● TO DO
Your copy should contain exactly the lines from the start of the listing through the line that holds "hfov_deg: 52.6", and no pictures.

● DATA EXCERPTS
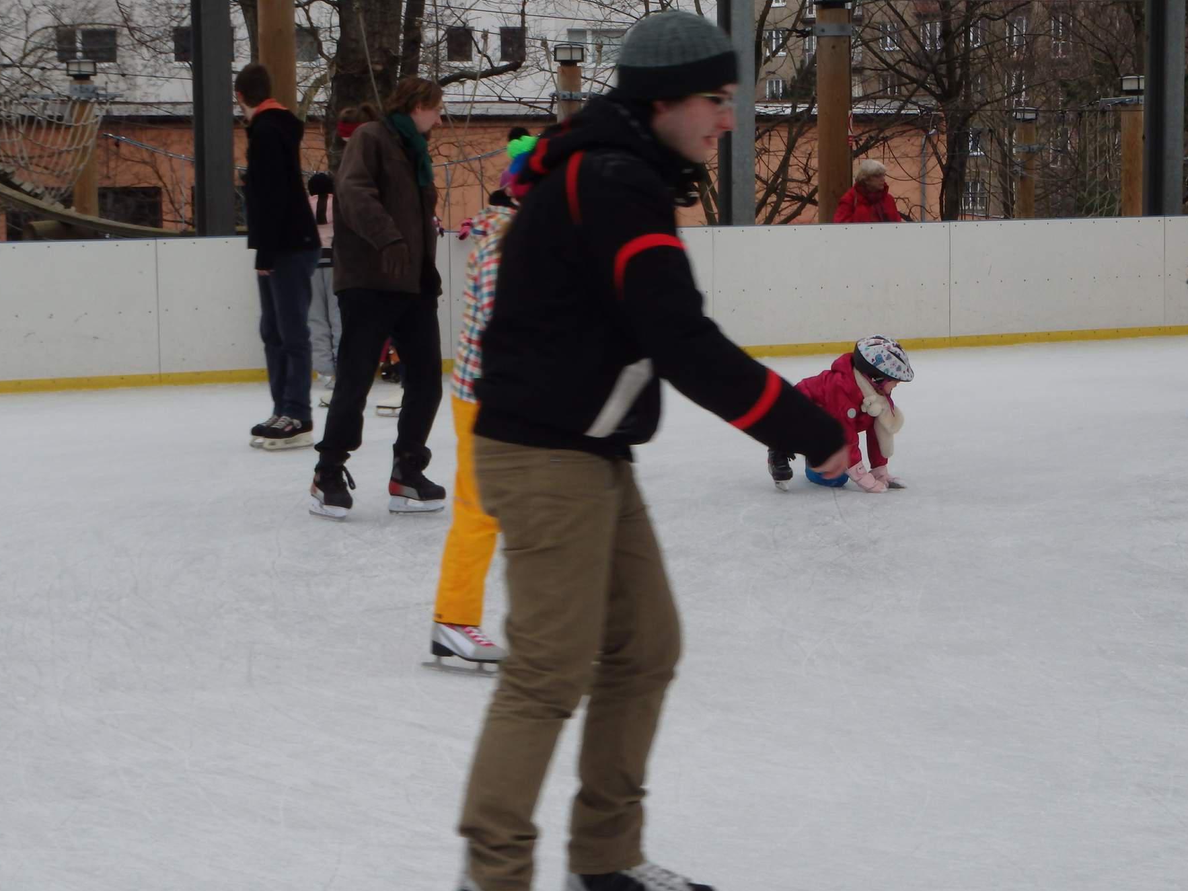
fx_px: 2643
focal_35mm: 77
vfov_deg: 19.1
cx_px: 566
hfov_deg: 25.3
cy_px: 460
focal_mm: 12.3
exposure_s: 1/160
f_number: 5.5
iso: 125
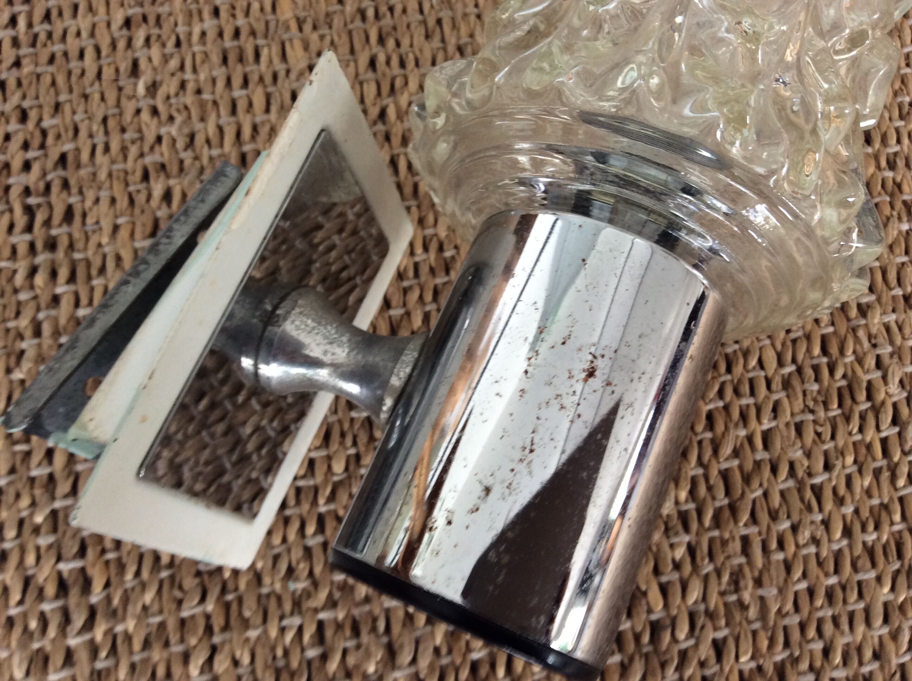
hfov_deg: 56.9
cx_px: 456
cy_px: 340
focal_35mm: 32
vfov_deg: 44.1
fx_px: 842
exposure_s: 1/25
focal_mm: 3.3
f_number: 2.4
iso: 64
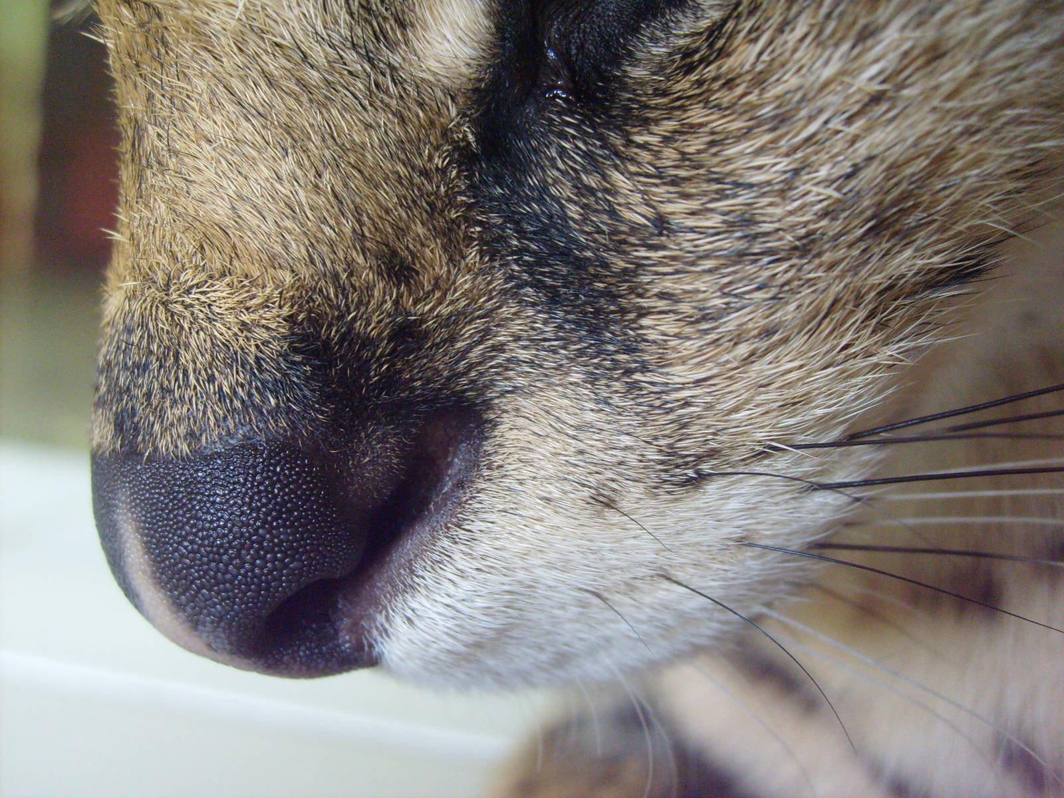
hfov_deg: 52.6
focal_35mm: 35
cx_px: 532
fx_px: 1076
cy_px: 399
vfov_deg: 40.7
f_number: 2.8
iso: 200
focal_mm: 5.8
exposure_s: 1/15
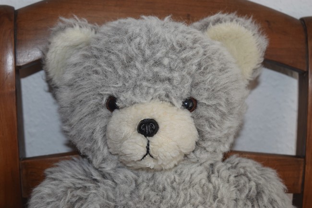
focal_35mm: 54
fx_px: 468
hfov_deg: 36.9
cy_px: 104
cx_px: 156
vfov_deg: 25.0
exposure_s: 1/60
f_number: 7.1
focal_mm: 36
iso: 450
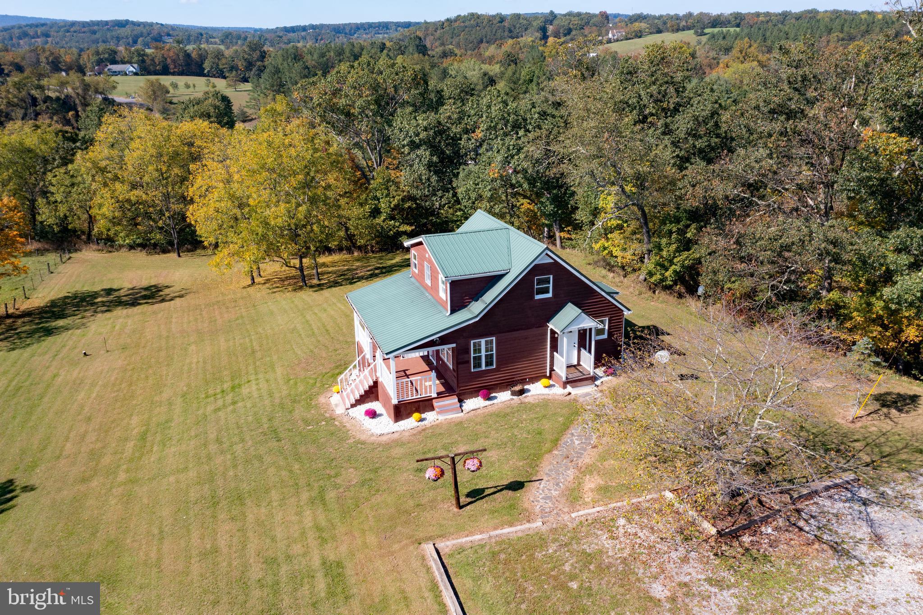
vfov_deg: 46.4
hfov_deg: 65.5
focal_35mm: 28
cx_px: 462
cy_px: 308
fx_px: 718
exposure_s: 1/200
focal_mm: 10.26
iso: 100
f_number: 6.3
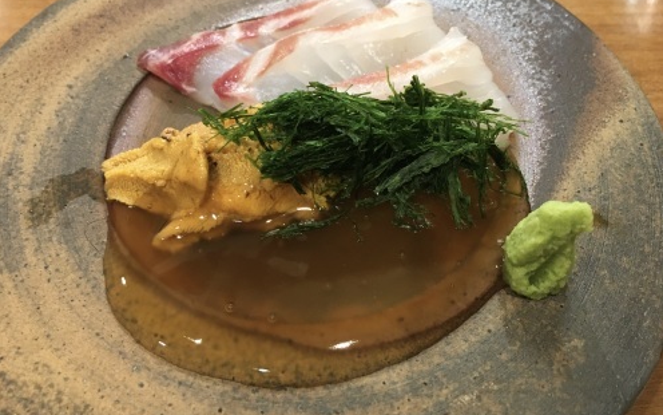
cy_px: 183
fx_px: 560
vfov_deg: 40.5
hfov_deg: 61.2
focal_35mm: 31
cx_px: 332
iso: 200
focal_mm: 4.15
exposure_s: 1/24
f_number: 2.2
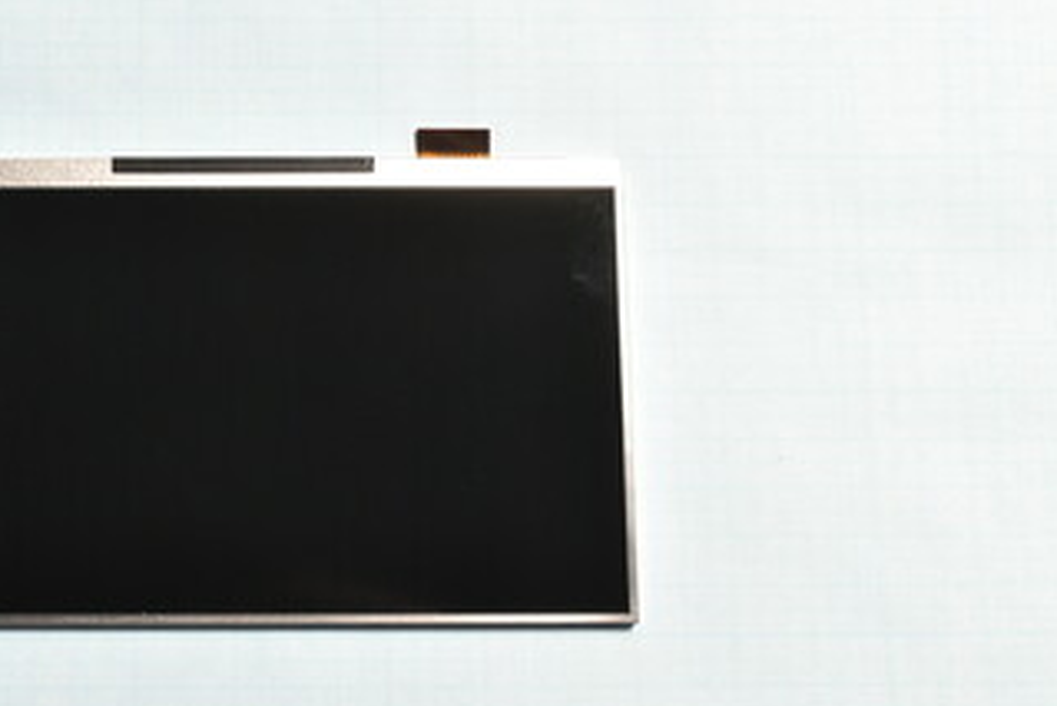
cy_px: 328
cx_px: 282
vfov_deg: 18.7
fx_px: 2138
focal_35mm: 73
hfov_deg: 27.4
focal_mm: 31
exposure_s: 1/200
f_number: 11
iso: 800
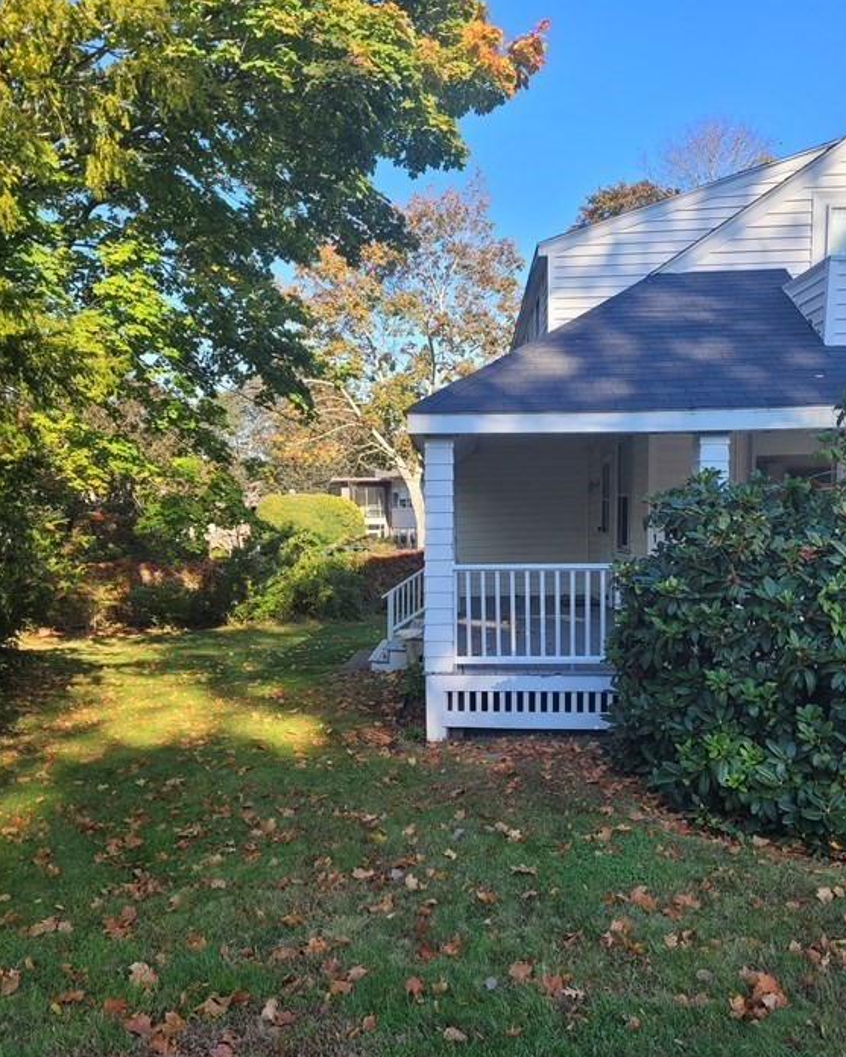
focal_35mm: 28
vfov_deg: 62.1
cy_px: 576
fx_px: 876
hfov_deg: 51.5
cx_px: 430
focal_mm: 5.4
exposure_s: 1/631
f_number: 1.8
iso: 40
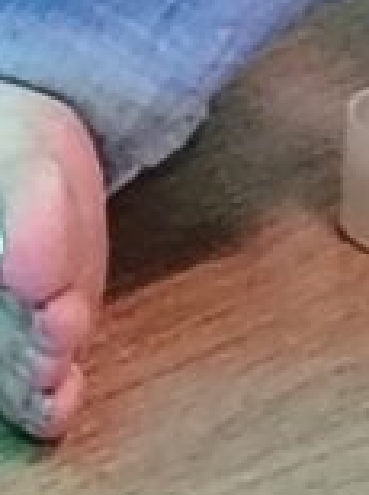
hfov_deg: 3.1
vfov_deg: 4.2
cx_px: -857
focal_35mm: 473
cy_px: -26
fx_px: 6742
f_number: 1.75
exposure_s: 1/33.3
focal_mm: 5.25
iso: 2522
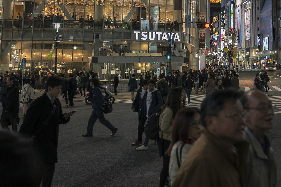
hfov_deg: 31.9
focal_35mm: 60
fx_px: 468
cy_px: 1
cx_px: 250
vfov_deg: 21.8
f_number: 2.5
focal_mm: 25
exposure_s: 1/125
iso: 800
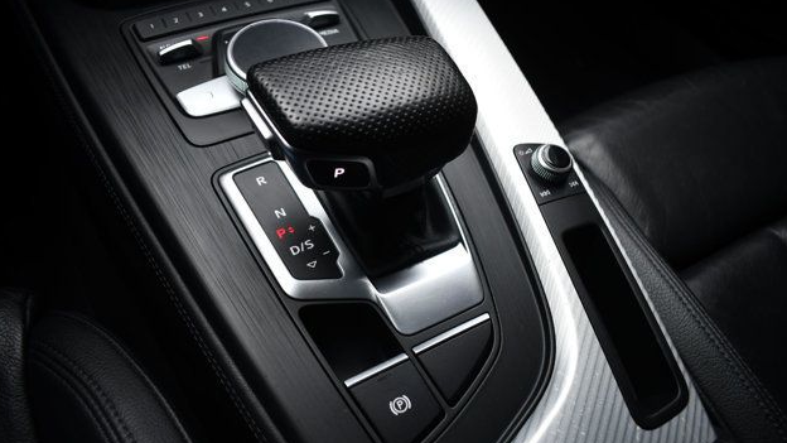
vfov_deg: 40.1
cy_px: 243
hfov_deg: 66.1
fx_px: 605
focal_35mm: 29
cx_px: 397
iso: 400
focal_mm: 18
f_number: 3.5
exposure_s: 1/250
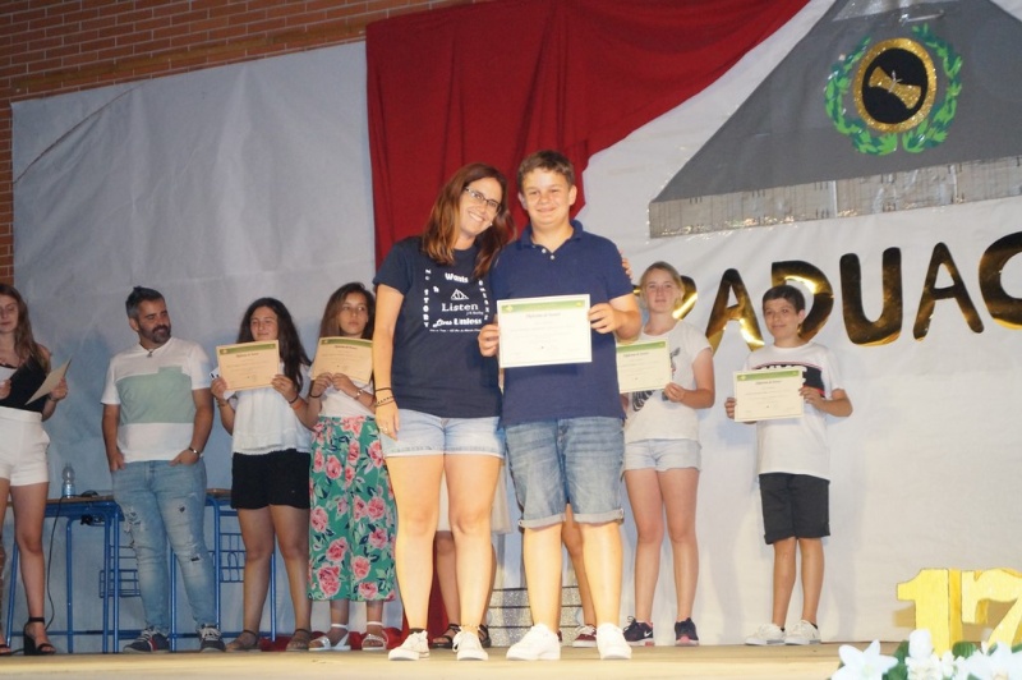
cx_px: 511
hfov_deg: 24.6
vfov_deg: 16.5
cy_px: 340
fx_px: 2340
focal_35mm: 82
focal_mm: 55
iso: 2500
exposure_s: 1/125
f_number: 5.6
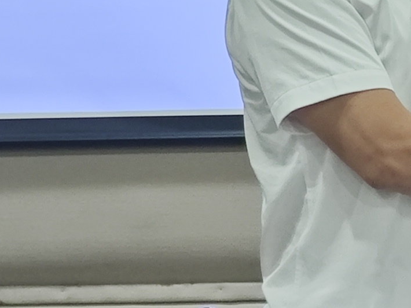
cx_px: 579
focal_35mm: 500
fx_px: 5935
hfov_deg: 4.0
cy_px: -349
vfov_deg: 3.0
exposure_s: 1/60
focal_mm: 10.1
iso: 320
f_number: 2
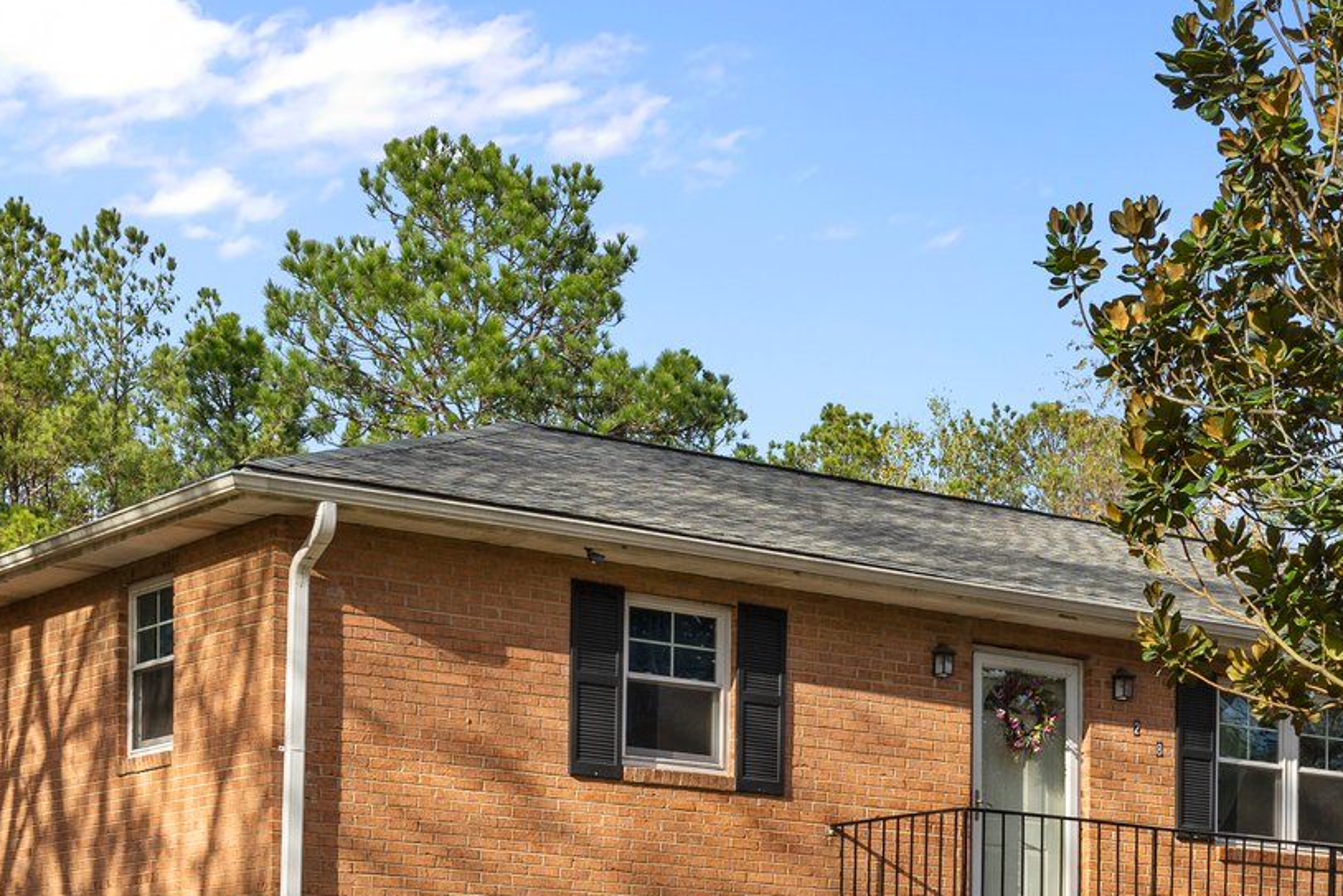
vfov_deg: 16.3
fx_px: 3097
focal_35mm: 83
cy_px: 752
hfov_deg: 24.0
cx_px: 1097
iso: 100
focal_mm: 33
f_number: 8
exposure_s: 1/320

● ANSWER BOX
fx_px: 2643
focal_35mm: 77
vfov_deg: 19.1
cx_px: 566
hfov_deg: 25.3
cy_px: 460
focal_mm: 12.3
exposure_s: 1/160
f_number: 5.5
iso: 125
hfov_deg: 56.9
cx_px: 456
cy_px: 340
focal_35mm: 32
vfov_deg: 44.1
fx_px: 842
exposure_s: 1/25
focal_mm: 3.3
f_number: 2.4
iso: 64
hfov_deg: 52.6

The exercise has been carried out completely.